[[ Material for this exercise open ]]
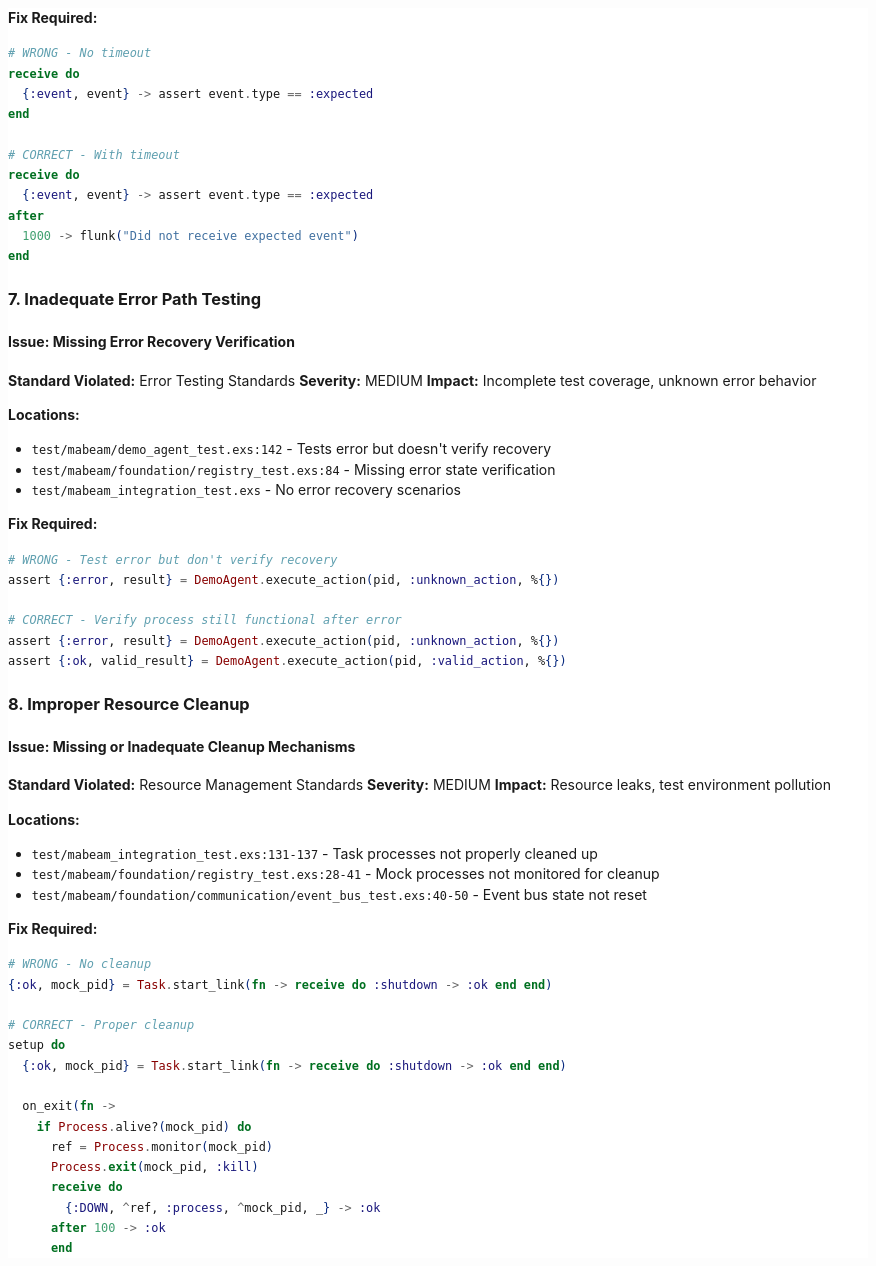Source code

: **Fix Required:**
```elixir
# WRONG - No timeout
receive do
  {:event, event} -> assert event.type == :expected
end

# CORRECT - With timeout
receive do
  {:event, event} -> assert event.type == :expected
after
  1000 -> flunk("Did not receive expected event")
end
```

### 7. Inadequate Error Path Testing

#### Issue: Missing Error Recovery Verification
**Standard Violated:** Error Testing Standards
**Severity:** MEDIUM
**Impact:** Incomplete test coverage, unknown error behavior

**Locations:**
- `test/mabeam/demo_agent_test.exs:142` - Tests error but doesn't verify recovery
- `test/mabeam/foundation/registry_test.exs:84` - Missing error state verification
- `test/mabeam_integration_test.exs` - No error recovery scenarios

**Fix Required:**
```elixir
# WRONG - Test error but don't verify recovery
assert {:error, result} = DemoAgent.execute_action(pid, :unknown_action, %{})

# CORRECT - Verify process still functional after error
assert {:error, result} = DemoAgent.execute_action(pid, :unknown_action, %{})
assert {:ok, valid_result} = DemoAgent.execute_action(pid, :valid_action, %{})
```

### 8. Improper Resource Cleanup

#### Issue: Missing or Inadequate Cleanup Mechanisms
**Standard Violated:** Resource Management Standards
**Severity:** MEDIUM
**Impact:** Resource leaks, test environment pollution

**Locations:**
- `test/mabeam_integration_test.exs:131-137` - Task processes not properly cleaned up
- `test/mabeam/foundation/registry_test.exs:28-41` - Mock processes not monitored for cleanup
- `test/mabeam/foundation/communication/event_bus_test.exs:40-50` - Event bus state not reset

**Fix Required:**
```elixir
# WRONG - No cleanup
{:ok, mock_pid} = Task.start_link(fn -> receive do :shutdown -> :ok end end)

# CORRECT - Proper cleanup
setup do
  {:ok, mock_pid} = Task.start_link(fn -> receive do :shutdown -> :ok end end)
  
  on_exit(fn ->
    if Process.alive?(mock_pid) do
      ref = Process.monitor(mock_pid)
      Process.exit(mock_pid, :kill)
      receive do
        {:DOWN, ^ref, :process, ^mock_pid, _} -> :ok
      after 100 -> :ok
      end
```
[[ Material for this exercise closed ]]
▶ _What is expected_:
The answer must be exactly the lines from the one containing "test environment pollution" through the final line of the data, both ends included, and nothing else.

▶ _Solution_:
**Impact:** Resource leaks, test environment pollution

**Locations:**
- `test/mabeam_integration_test.exs:131-137` - Task processes not properly cleaned up
- `test/mabeam/foundation/registry_test.exs:28-41` - Mock processes not monitored for cleanup
- `test/mabeam/foundation/communication/event_bus_test.exs:40-50` - Event bus state not reset

**Fix Required:**
```elixir
# WRONG - No cleanup
{:ok, mock_pid} = Task.start_link(fn -> receive do :shutdown -> :ok end end)

# CORRECT - Proper cleanup
setup do
  {:ok, mock_pid} = Task.start_link(fn -> receive do :shutdown -> :ok end end)
  
  on_exit(fn ->
    if Process.alive?(mock_pid) do
      ref = Process.monitor(mock_pid)
      Process.exit(mock_pid, :kill)
      receive do
        {:DOWN, ^ref, :process, ^mock_pid, _} -> :ok
      after 100 -> :ok
      end
```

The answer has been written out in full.